The sleep specialists at Bon Secours Sleep Center have state-of-the-art tools and tests to help identify the underlying issues related to sleep disorders as well as interdisciplinary teams that work together to create the best possible sleep disorder treatment and care plan.
How do I know if I have a sleep disorder?
When someone has a sleep disorder, the normal sleeping pattern is disturbed. The most commonly reported sleep disruptions are:
- Restless sleep
- Excessive daytime sleepiness
- Loss of energy
- Anxiety, depression
- Restless legs or creepy, crawly sensation of the legs
- Physically acting out one’s dreams
- Loud snoring
- Morning headaches
- Poor concentration
- Mood or behavior changes
- Sleep paralysis
- Difficulty falling or remaining asleep
Common sleep disorders
Shift-work sleep disorder - One of the reasons why shift work is so disruptive to sleep health is the fact that the human body is sensitive to changes in circadian rhythms, cues our bodies read from our surroundings that help our systems function. If you work at night, you must fight your body's natural rhythms by staying awake when you would normally be sleepy and by trying to sleep when you would normally be awake.

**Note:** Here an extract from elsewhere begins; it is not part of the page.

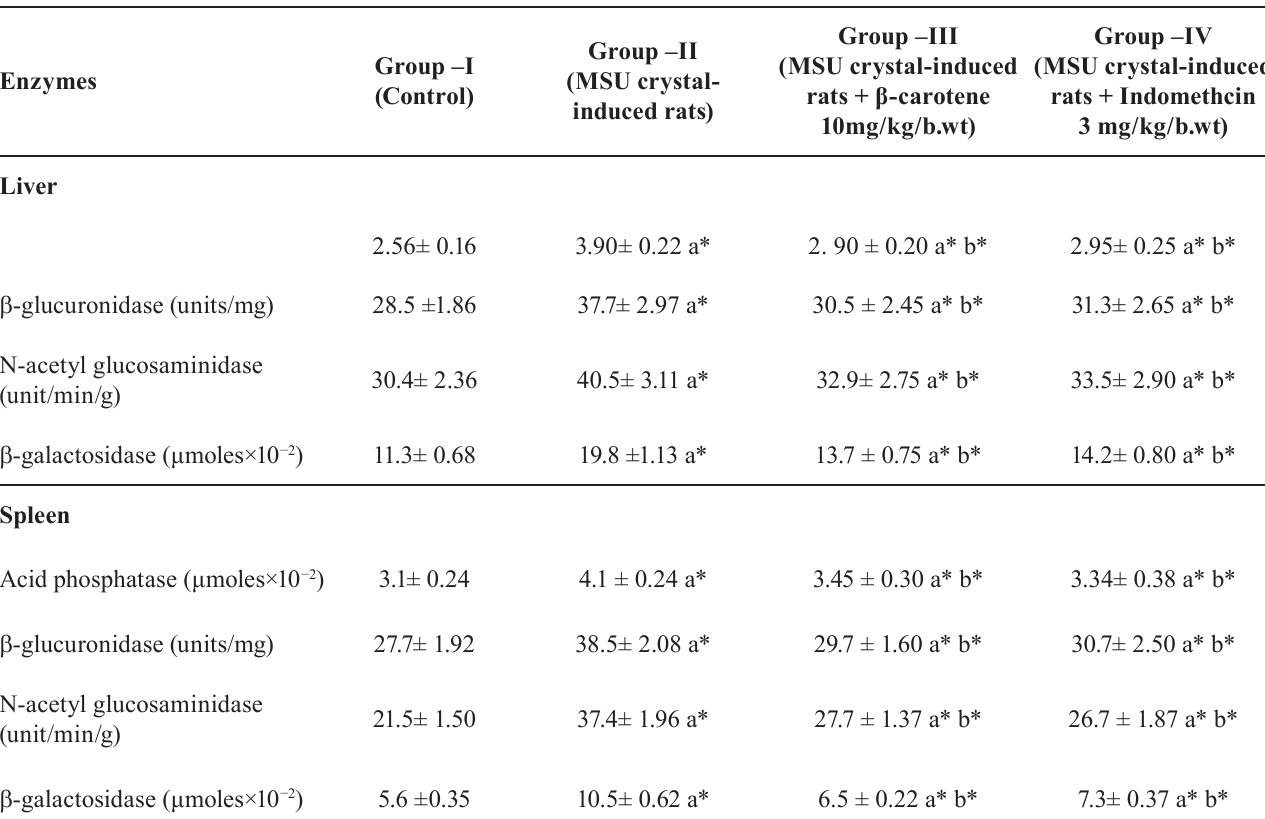
TABLE I - E ffect of β -carotene and Indomethacin on the activity of lysosomal enzymes of liver and spleen of MSU crystal - induced arthritis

Sleep apnea - Sleep apnea is characterized by pauses in breathing during sleep that may last a few seconds or a few minutes and occur anywhere from 5 to 30 times an hour. Central sleep apnea occurs when the brain temporarily stops sending signals to the muscles that control breathing. Obstructive sleep anea occurs when the airway is blocked by enlarged tonsils or adenoids.

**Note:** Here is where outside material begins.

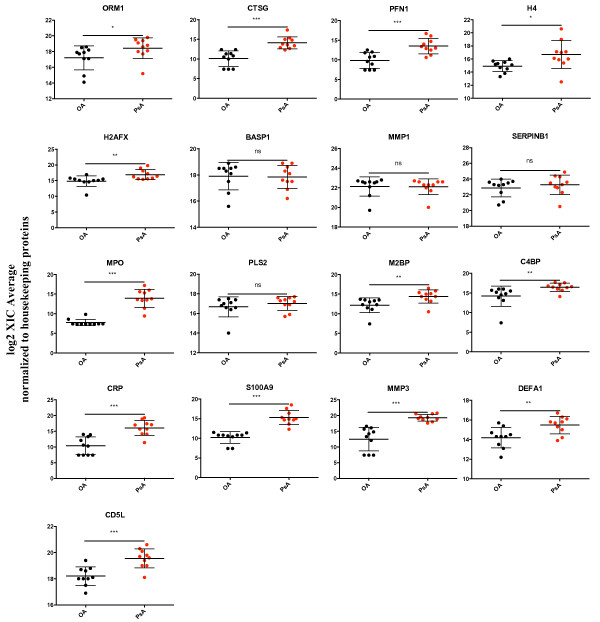
Verification of elevated proteins in PsA synovial fluid (Set I) by selected reaction monitoring assays, normalized against housekeeping proteins. Symbols represent SF samples from individual subjects; horizontal lines depict the mean, and vertical lines the standard deviation. ****Indicates P < 0.0001; ***P < 0.001; **P < 0.01; *P < 0.05; ns: non-significant.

Narcolepsy - Narcolepsy is a neurological disorder characterized by the inability to regulate wake-sleep cycles. Narcolepsy creates a tendency to fall asleep at inappropriate times. People with narcolepsy enter deep sleep almost immediately as well as periodically in daytime hours. In rare cases, individuals may sleep for more than an hour. Additional symptoms may include sudden loss of voluntary muscle tone, extreme hallucinations upon waking or during sleep and brief episodes of sudden paralysis. At this time it’s unclear what causes narcolepsy.Restless leg syndrome - Restless leg syndrome (RLS) is characterized by a feeling of uneasiness and “creepy crawly” sensations. Left untreated, RLS leads to fatigue, exhaustion and in rare cases nerve damage. Symptoms of RLS range from mildly uncomfortable to the intolerable. Some patients report symptoms growing worse over time and generally are at their most intense at night when trying to relax. Symptoms are difficult to describe as their sensation varies based on patient viewpoint. It’s often described as a feeling of pins and needles deep in the legs. The specific causes of RLS are not known.